Growing legumes is easy and fun! Buy heirloom vegetable seeds here and start today! See our complete legume growing guide here. Did you know that many legumes can be sprouted or grown as micro-greens for high-nutrient super-foods? Try our sprouts packs here with the 3-Day Independence Sprouts Pack. Getting cabin fever? Can't wait to get to that Spring gardening? Grow indoors right now with the Complete Micro Greens Growing Kit or the Micro Greens Seed Pack. Have a high nutrient vegetable garden on your windowsill this week! Want to grow culinary and medicinal herbs? Click those links to buy seeds and this link to learn to grow them! It’s that simple. Have you ever thought about growing your own tea garden? How about your own home-grown, tax-free tobacco? Heirloom Organics makes gardening easy.

 
   
 

Seed or Seedlings

10 days, 68F

5 years

Loose, Well Drained

Full Sun

1" apart

4" to 5" apart

80 to 110

Growing Guide
GROWING NOTES
All beans and peas are legumes and benefit from "inoculating" with rhizobacteria. These bacteria do the work of taking gaseous nitrogen from the air and "fixing" or concentrating it in pink root nodules which then slough off, adding nitrogen to the soil in a form other plants can take up as a nutrient. Inoculating your beans and peas will increase germination, and the health of your plants, helping them growing large roots and thus healthier plants. Growing pole beans with corn provides an extra shot of nitrogen to the corn, a wonderful natural symbiotic relationship that the Native Americans understood very well. You will see a big difference in overall results. Healthy legumes should also be turned under the soil when production ends as they are excellent green manure for your next crops.

Lentils grow best at a soil pH of 6.0 to 8.0.

Once planted, seedlings tolerate light frost and can regrow from below the soil surface if the early frost damage is substantial.

MAINTAINING
Keep lentils evenly moist. Lentils are more drought tolerant than other beans. Do not water lentils once pods have begun to dry. Add aged compost to planting beds before sowing. Side dress lentils with compost tea when plants are 5 inches tall and again at flowering.

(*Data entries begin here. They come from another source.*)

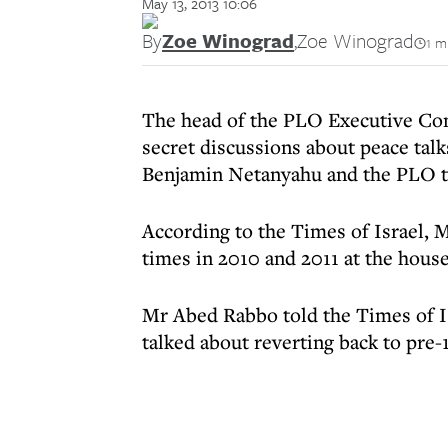
May 13, 2013 10:06
By
Zoe Winograd
,
Zoe Winograd
1 m
The head of the PLO Executive Com
secret discussions about peace tal
Benjamin Netanyahu and the PLO t
According to the Times of Israel,
times in 2010 and 2011 at the house
Mr Abed Rabbo told the Times of I
talked about reverting back to pre-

Potatoes, cucumbers, summer savory are companion plants. Avoid planting lentils with onions or garlic.

Support lentils with a low trellis. Without a trellis, lentils should be set 5 inches apart to ensure ample air circulation. Protect early crops from pests and frost with row covers.

Aphids may attack lentils. Control aphids by pinching out infested areas or hose them off of the plant with a blast of water. Weevils may attack lentils; remove and destroy infested plants. Rotate crops to avoid repeat infestations.
 

 
   
 

Heirloom seeds are the gardeners choice for seed-saving from year-to-year. Learning to save seeds is easy and fun with these books. Before you harvest, consider which varieties you might want to save seeds from so that your harvesting practice includes plants chosen for seed saving. Be sure to check out our newest seed packs, available now from Heirloom Organics. The Super Food Garden is the most nutrient dense garden you can build and everything you need is right here in one pack. The Genesis Garden s a very popular Bible Garden collection. The Three Sisters Garden was the first example of companion planting in Native American culture. See all of our brand-new seed pack offerings in our store.

 
   
 

Harvesting Guide
HARVESTING
Lentils are commonly used like dry beans or peas. For dried seeds, harvest pods when they have matured and hardened. Leave lentils unshelled until you are ready to use them. Dried lentils are ready for harvest 110 days after sowing. Lentil also can be used like snap beans; harvest these green about 70 to 80 days after sowing.

SAVING SEEDS
It is a suggested that you earmark a couple of plants at the beginning of the season for seed saving. Don’t pick ANY pods from them to eat - just pick the crisp brown pods at the end of the season. Don’t feed them, or water them unless it is very dry - as this can encourage leafy growth rather than pod development. There is no point in picking green pods as the seeds are not mature enough at this stage.